La question est donc : comment le RQSE, qui n’est pas responsable du développement, peut-il intervenir efficacement auprès des acteurs de R&D, ou du bureau d’études, et des autres parties intéressées pour les amener à conduire rigoureusement les activités de conception ?

 

Hubert Bazin, consultant en management

 

Retrouvez l’ensemble des publications de ce rendez-vous éditorial « QSE : Tous les chemins mènent au ROME »

 


[1] ROME : Répertoire opérationnel des métiers et des emplois. Voir la fiche France Travail, « Responsable qualité en industrie » : https://candidat.francetravail.fr/metierscope/fiche-metier/H1502/responsable-qualite-en-industrie.

[3] Que Deming appelait « cycle de Shewhart », avec quatre étapes : PlanDoStudyAct.

    • Yvon MOUGIN
      Yvon MOUGIN

      Le RQSE n'est en effet pas responsable du développement de même qu'il n'est pas responsable du marketing et des ventes, ni des achats, ni encore des RH avec lesquels il collabore pour leur apporter des principes en matière de management de la qualité (évaluation du niveau de satisfaction des clients, maitrise des prestataires externes, etc.).
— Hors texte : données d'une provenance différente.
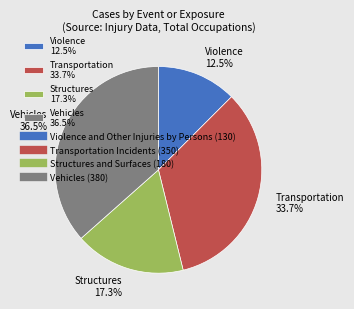

Rank the categories by value from highest to lowest.

Vehicles 36.5%, Transportation 33.7%, Structures 17.3%, Violence 12.5%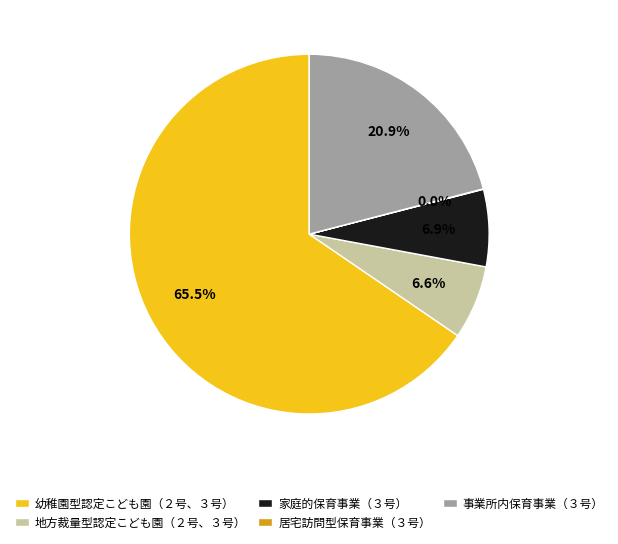

Is the sum of 事業所内保育事業（３号） and 地方裁量型認定こども園（２号、３号） greater than half?

No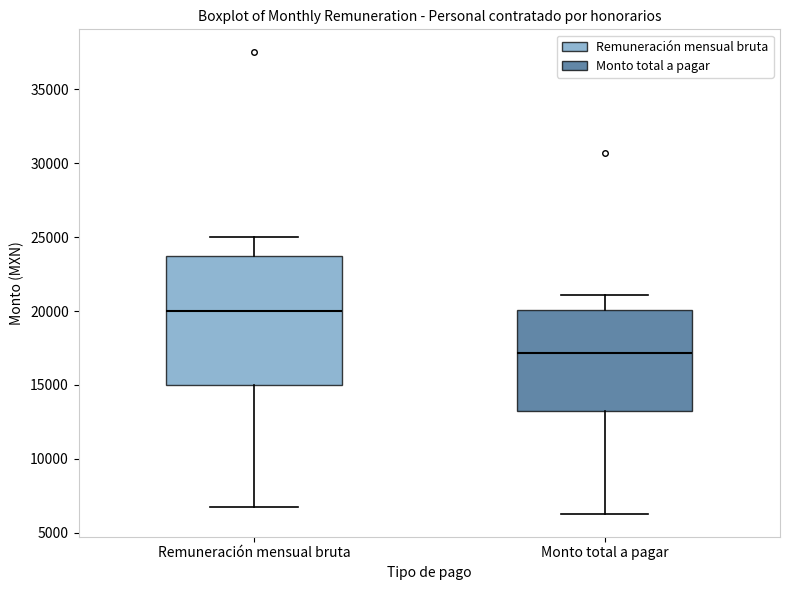

Which box has the lowest median line?

Monto total a pagar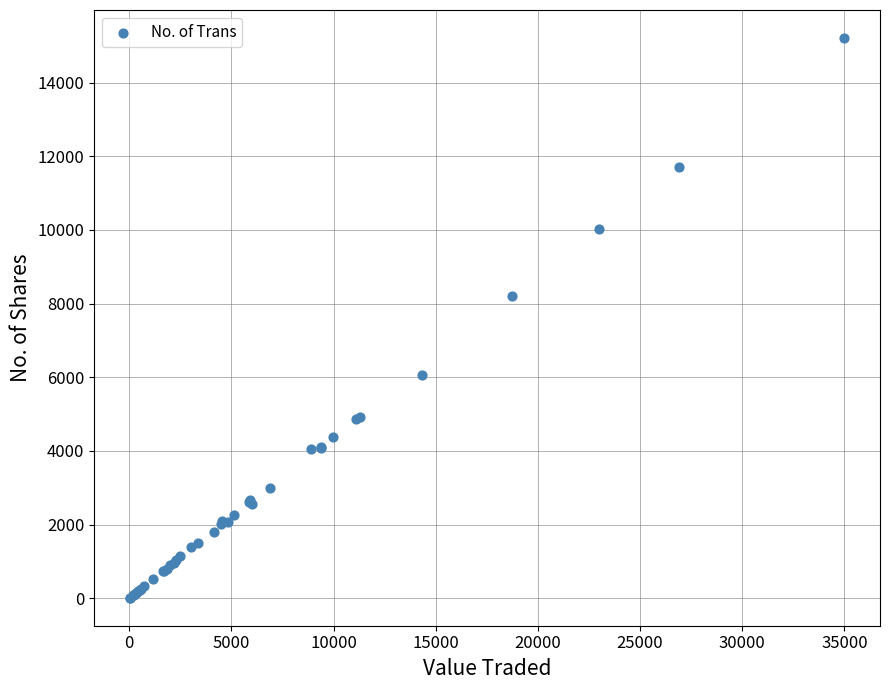

What Y value in the scatter plot is closest to 7612?

8200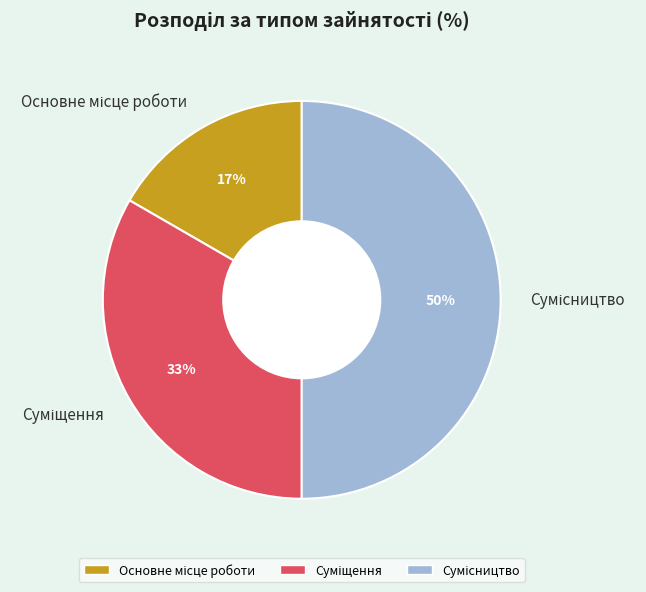

To the nearest percent, what is the average slice percentage?

33%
Et pourtant, son rôle et sa mission étant d'intégrer la qualité dans les métiers (et dans la stratégie) de son entreprise, il peut d'une part expliquer la nécessité de satisfaire aux exigences du référentiel ISO 9001 relatif à la conception et au développement des produits et d'autre part contribuer également aux activités de conception en apportant des outils de la grande boite QSE. Pour la R&D, cela pourrait être entre autres (pour n'en citer que deux très connus) l'analyse fonctionnelle et l'Amdec Système.  

      • Daniele HUET-KOUO
        Daniele HUET-KOUO

        Le RQSE peut être source d'innovation notamment pour réduire les impacts environnementaux des produits et sociétals des services.

        • Hubert BAZIN
          Hubert BAZIN

          Très juste ! Dès lors que les dimensions "environnement" et "sécurité" font partie du périmètre, il est normal de travailler sur le cycle de vie du produit en cours de développement.

          • Judith KELLER
            Judith KELLER

            Le RQSE qui n'est pas compétent sur le fond l'est sur la forme. Je le vois comme une sorte de chef d'orchestre : il sait jouer de la musique mais pas de chacun des instruments...Il s'assure que tous ceux qui font partie de l'orchestre interviennent, et au bon moment (avec la bonne prise en compte du produit du berceau à la tombe), il apporte les outils et méthodes pour que chacun tienne son rôle, il s'assure dans les systèmes certifiés que toutes les étapes attendues soient bien présentes, mises en oeuvre et documentés pour valider la conformité du chapitre 8.3 le jour de l'audit, il peut animer les étapes de création et réflexion pour laisser les acteurs à leur concentration (par exemple lors d'AMDEC), ...effectivement bien au delà de  "Mettre en place une procédure de traitement des dossiers", d'où la nécessité d'une solide formation aux outils QSE, à l'animation des groupes de travail et à l'accompagnement des individus.